# 本文抜粋:
Meta、Mixture-of-Experts(MoE)を採用した「Llama 4」を発表

2025年4月5日、Metaは新たなAIモデル「Llama 4」シリーズのリリースを発表しました。これにより、マルチモーダルAI(画像、動画、テキストを統合的に扱えるAI)分野での新時代が幕を開けました。

「Llama 4 Scout」と「Llama 4 Maverick」は、初めてオープンウェイトで提供されるネイティブなマルチモーダルモデルです。これらのモデルは前世代のモデルより大幅にパフォーマンスが向上しており、画像やテキスト理解において業界トップクラスの性能を誇ります。

Llama 4 Scout

「Llama 4 Scout」は17億個のアクティブパラメータと16のエキスパートを備え、NVIDIAのH100 GPU単一で動作可能です。このモデルは、最大1千万トークンのコンテキスト長をサポートし、Gemma 3やGemini 2.0 Flash-Lite、Mistral 3.1を含む競合モデルを凌駕する性能を発揮します。コード解析、大規模な文書の要約、個別ユーザーの活動データ解析など、高度な用途に最適化されています。

Llama 4 Maverick

「Llama 4 Maverick」は同じく17億個のアクティブパラメータを持ちつつ、128のエキスパートを搭載。GPT-4oやGemini 2.0 Flashを超えるパフォーマンスを提供し、DeepSeek v3と比較しても半分以下のアクティブパラメータで同等の推論とコーディング能力を実現しています。Llama 4 MaverickはLMArenaにおいてもELOスコア1417という高い評価を受けており、性能とコストのバランスで業界をリードしています。

最先端の教育モデル「Llama 4 Behemoth」

さらにMetaは「Llama 4 Behemoth」という288億個のアクティブパラメータと16のエキスパートを持つモデルも開発しています。このモデルはSTEM分野のベンチマークでGPT-4.5、Claude Sonnet 3.7、Gemini 2.0 Proを上回る性能を示しています。まだトレーニング中ですが、将来的には他のLlama 4モデルの教育役として活用される予定です。

# 作業内容 A:
Llama 4の記事のうち、「2025年4月5日、Meta」で始まり「最先端の教育モデル「Llama 4 Behemoth」」で終わる部分をそのまま書き写すこと。
# 作業内容 B:
Llama 4の発表記事を、最後の文の後から書き進めること。

# データ行:
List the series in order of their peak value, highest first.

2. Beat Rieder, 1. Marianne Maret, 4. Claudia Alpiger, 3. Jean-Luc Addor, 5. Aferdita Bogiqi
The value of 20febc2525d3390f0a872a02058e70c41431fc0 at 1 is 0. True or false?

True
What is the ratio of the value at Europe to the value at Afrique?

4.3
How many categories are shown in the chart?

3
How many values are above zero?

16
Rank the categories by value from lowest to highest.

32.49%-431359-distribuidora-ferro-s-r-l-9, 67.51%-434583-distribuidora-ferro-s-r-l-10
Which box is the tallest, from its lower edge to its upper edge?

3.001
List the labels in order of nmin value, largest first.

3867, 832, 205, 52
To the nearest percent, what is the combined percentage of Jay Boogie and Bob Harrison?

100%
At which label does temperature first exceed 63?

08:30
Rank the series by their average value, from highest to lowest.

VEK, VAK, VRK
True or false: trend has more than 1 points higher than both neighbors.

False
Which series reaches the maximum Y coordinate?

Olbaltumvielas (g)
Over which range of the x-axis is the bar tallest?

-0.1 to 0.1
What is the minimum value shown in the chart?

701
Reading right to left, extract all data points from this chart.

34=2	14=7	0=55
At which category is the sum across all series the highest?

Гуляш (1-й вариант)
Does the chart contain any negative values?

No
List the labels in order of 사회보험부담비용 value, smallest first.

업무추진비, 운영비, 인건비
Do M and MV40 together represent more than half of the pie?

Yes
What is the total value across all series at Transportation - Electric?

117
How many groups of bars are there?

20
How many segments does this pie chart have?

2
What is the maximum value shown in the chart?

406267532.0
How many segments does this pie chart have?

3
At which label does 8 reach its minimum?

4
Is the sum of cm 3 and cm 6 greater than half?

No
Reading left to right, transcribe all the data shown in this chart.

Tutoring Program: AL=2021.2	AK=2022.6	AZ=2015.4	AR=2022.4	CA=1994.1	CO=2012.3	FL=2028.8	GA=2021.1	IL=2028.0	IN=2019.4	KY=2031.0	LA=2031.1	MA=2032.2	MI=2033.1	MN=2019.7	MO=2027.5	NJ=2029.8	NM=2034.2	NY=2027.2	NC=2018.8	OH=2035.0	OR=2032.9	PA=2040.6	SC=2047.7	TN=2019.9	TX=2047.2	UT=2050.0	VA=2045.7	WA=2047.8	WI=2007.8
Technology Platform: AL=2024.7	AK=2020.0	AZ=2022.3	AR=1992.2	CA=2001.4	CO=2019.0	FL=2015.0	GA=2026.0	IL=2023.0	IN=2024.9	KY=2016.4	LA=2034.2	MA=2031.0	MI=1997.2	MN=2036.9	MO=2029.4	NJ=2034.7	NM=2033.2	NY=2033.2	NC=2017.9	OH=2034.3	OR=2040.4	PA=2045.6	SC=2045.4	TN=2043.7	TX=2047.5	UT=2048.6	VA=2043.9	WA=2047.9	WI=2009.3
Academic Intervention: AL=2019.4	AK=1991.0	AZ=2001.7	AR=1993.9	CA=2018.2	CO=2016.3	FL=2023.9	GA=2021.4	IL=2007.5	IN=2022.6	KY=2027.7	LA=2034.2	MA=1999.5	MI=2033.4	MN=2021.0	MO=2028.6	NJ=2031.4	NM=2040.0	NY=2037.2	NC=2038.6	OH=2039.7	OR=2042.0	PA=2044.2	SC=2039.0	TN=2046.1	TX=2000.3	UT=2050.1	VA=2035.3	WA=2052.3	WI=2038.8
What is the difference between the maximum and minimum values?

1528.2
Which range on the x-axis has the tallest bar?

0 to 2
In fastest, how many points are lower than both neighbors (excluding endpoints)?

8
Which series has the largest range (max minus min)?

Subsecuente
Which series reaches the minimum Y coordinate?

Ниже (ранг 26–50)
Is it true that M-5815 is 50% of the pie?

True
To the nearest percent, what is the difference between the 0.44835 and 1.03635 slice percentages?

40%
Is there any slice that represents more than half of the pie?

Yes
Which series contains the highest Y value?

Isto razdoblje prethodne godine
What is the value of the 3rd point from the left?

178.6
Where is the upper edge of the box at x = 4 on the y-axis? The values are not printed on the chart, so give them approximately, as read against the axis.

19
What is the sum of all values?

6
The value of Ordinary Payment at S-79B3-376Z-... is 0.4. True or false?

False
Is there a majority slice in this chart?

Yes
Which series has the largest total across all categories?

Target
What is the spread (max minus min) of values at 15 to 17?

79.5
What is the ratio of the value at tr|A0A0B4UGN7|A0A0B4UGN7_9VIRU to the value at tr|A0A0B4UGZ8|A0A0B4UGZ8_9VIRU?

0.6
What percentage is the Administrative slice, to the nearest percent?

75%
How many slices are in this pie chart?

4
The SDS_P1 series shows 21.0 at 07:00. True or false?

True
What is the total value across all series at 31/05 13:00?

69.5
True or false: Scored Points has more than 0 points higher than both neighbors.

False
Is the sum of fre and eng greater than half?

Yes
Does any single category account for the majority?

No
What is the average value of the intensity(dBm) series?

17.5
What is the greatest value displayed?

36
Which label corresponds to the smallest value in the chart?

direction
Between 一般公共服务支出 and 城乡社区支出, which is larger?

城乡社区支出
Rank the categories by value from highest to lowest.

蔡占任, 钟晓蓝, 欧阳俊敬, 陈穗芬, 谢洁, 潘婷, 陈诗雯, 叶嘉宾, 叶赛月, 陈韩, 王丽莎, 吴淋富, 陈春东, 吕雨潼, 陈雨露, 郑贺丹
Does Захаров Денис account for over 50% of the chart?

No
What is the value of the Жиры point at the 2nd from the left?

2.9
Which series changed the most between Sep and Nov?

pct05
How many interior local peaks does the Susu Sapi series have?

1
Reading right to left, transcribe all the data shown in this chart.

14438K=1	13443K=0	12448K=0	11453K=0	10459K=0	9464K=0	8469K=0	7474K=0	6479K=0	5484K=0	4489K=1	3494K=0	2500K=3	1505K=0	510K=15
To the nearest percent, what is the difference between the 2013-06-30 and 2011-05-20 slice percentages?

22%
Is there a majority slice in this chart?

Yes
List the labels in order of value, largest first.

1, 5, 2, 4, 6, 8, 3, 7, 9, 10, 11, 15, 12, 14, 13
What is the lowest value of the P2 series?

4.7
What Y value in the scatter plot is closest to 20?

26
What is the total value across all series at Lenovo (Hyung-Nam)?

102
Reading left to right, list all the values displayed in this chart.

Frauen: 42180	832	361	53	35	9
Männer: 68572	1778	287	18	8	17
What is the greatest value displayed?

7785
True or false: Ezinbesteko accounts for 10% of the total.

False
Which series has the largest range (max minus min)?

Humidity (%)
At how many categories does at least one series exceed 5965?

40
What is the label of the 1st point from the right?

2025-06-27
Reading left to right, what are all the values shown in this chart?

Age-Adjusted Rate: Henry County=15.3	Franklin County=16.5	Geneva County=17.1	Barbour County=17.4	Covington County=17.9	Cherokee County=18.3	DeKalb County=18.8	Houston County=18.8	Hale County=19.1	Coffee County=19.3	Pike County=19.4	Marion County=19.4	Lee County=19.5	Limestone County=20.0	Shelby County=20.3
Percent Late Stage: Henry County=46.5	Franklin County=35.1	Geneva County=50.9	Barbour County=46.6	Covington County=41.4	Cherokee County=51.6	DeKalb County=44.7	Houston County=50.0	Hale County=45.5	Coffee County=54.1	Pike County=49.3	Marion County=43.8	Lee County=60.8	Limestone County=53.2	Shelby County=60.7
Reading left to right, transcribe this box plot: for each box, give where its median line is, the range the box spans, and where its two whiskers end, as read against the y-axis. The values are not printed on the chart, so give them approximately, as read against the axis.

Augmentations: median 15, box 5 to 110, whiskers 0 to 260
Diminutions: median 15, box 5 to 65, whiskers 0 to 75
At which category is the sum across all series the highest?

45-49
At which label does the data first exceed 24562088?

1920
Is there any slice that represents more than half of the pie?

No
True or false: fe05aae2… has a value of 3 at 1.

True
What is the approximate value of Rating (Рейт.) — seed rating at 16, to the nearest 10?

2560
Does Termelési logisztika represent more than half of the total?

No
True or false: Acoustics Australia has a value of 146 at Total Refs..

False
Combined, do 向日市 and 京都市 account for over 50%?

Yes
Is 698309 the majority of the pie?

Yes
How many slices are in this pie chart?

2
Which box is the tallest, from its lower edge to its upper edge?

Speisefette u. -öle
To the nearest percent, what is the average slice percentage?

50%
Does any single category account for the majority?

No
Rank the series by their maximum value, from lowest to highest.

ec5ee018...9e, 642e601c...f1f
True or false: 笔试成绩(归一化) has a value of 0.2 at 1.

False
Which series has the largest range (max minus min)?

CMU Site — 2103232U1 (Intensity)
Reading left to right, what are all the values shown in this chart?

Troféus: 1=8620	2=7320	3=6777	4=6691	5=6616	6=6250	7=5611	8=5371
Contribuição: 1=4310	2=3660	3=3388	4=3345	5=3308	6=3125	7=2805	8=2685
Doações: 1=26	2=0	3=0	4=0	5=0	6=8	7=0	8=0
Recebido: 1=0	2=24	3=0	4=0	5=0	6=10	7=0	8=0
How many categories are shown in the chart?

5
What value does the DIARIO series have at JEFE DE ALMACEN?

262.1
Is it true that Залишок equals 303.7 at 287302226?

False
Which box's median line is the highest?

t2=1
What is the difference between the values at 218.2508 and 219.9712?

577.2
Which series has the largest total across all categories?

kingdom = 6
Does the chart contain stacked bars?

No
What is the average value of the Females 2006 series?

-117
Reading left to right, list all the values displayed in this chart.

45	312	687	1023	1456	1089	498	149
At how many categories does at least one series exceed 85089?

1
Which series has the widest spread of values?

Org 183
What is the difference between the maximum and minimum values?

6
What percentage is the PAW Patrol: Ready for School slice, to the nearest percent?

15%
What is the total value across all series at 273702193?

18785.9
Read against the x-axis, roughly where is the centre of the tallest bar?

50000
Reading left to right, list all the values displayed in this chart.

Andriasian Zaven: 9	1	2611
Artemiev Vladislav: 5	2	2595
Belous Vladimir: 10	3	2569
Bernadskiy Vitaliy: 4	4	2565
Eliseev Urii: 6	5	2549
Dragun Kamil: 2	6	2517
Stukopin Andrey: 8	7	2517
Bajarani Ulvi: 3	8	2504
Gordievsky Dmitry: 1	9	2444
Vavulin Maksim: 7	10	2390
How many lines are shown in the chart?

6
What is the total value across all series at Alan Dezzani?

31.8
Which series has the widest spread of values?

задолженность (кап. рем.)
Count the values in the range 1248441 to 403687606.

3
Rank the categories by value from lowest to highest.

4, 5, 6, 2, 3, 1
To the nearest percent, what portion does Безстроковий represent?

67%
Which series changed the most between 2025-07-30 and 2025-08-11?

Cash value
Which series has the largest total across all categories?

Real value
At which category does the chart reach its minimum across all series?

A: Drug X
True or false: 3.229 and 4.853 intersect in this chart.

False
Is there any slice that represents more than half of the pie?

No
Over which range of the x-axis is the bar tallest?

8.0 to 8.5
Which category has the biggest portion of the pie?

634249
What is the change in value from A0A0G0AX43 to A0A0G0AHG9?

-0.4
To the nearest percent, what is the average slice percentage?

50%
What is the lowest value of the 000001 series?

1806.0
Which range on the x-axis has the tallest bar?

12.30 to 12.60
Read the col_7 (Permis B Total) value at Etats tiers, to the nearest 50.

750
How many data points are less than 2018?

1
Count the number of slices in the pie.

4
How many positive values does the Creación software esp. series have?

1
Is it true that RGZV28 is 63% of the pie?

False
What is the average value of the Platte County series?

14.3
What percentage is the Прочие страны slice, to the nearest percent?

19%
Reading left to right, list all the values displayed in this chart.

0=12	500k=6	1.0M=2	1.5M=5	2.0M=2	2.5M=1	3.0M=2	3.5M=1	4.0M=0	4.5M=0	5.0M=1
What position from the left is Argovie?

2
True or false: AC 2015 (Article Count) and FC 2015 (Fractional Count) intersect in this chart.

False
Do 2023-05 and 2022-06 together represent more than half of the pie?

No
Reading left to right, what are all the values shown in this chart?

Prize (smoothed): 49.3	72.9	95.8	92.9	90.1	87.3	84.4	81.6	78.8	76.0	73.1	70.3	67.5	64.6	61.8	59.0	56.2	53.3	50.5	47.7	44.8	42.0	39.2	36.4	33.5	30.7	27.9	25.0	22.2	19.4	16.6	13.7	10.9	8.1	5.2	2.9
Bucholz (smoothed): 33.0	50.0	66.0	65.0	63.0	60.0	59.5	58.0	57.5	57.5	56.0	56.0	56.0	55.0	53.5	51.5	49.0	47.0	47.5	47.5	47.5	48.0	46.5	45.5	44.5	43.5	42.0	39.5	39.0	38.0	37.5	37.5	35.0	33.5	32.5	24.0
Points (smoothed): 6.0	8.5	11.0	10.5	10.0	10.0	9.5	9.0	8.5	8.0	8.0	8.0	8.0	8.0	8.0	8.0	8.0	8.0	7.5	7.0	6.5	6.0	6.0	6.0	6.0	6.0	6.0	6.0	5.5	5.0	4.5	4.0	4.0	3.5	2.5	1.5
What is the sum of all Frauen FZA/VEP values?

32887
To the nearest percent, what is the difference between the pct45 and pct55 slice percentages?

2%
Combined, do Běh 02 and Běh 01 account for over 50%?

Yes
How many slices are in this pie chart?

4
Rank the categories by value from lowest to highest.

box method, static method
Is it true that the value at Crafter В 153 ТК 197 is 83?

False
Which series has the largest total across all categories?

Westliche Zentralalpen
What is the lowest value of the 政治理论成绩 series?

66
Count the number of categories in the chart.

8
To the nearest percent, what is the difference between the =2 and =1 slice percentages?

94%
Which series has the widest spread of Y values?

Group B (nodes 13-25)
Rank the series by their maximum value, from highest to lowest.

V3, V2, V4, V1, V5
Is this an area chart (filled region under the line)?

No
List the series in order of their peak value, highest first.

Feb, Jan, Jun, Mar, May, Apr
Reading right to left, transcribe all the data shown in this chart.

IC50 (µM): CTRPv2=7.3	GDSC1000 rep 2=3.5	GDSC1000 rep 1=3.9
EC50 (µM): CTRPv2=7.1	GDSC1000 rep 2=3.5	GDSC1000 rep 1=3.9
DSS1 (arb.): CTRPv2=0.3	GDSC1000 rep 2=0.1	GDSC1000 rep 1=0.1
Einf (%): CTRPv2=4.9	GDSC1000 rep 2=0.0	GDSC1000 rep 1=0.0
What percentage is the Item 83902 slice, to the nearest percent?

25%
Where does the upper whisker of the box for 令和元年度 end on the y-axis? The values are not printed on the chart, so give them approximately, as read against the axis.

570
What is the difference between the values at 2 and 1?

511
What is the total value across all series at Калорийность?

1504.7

# 回答 A:
2025年4月5日、Metaは新たなAIモデル「Llama 4」シリーズのリリースを発表しました。これにより、マルチモーダルAI(画像、動画、テキストを統合的に扱えるAI)分野での新時代が幕を開けました。

「Llama 4 Scout」と「Llama 4 Maverick」は、初めてオープンウェイトで提供されるネイティブなマルチモーダルモデルです。これらのモデルは前世代のモデルより大幅にパフォーマンスが向上しており、画像やテキスト理解において業界トップクラスの性能を誇ります。

Llama 4 Scout

「Llama 4 Scout」は17億個のアクティブパラメータと16のエキスパートを備え、NVIDIAのH100 GPU単一で動作可能です。このモデルは、最大1千万トークンのコンテキスト長をサポートし、Gemma 3やGemini 2.0 Flash-Lite、Mistral 3.1を含む競合モデルを凌駕する性能を発揮します。コード解析、大規模な文書の要約、個別ユーザーの活動データ解析など、高度な用途に最適化されています。

Llama 4 Maverick

「Llama 4 Maverick」は同じく17億個のアクティブパラメータを持ちつつ、128のエキスパートを搭載。GPT-4oやGemini 2.0 Flashを超えるパフォーマンスを提供し、DeepSeek v3と比較しても半分以下のアクティブパラメータで同等の推論とコーディング能力を実現しています。Llama 4 MaverickはLMArenaにおいてもELOスコア1417という高い評価を受けており、性能とコストのバランスで業界をリードしています。

最先端の教育モデル「Llama 4 Behemoth」

# 回答 B:
オープンソースとAIコミュニティへの貢献

Metaはオープンなモデル提供がイノベーションを推進するとして、今回の新モデルをllama.comとHugging Faceで一般公開しています。また、WhatsAppやMessenger、Instagram DirectなどMetaの各種サービスでも利用可能になります。

技術的な進化と革新

Llama 4シリーズはMixture-of-Experts(MoE)アーキテクチャを初めて採用し、マルチモーダル統合を早期から行うことで、テキスト・画像・動画データを効率的に融合したトレーニングを実現しました。また、Meta独自のMetaP技術によりモデルのハイパーパラメータ設定が最適化され、FP8精度での効率的なトレーニングを可能にしています。

AIセーフティとバイアス対策

Metaはモデルの安全性確保にも力を入れており、「Llama Guard」や「Prompt Guard」といったツールを公開し、開発者が安全で信頼性の高いAIアプリケーションを開発できるよう支援しています。

Metaの最新AIモデル「Llama 4」シリーズは、マルチモーダルAIの未来を大きく広げるものであり、AI業界に新たな競争をもたらすことが期待されています。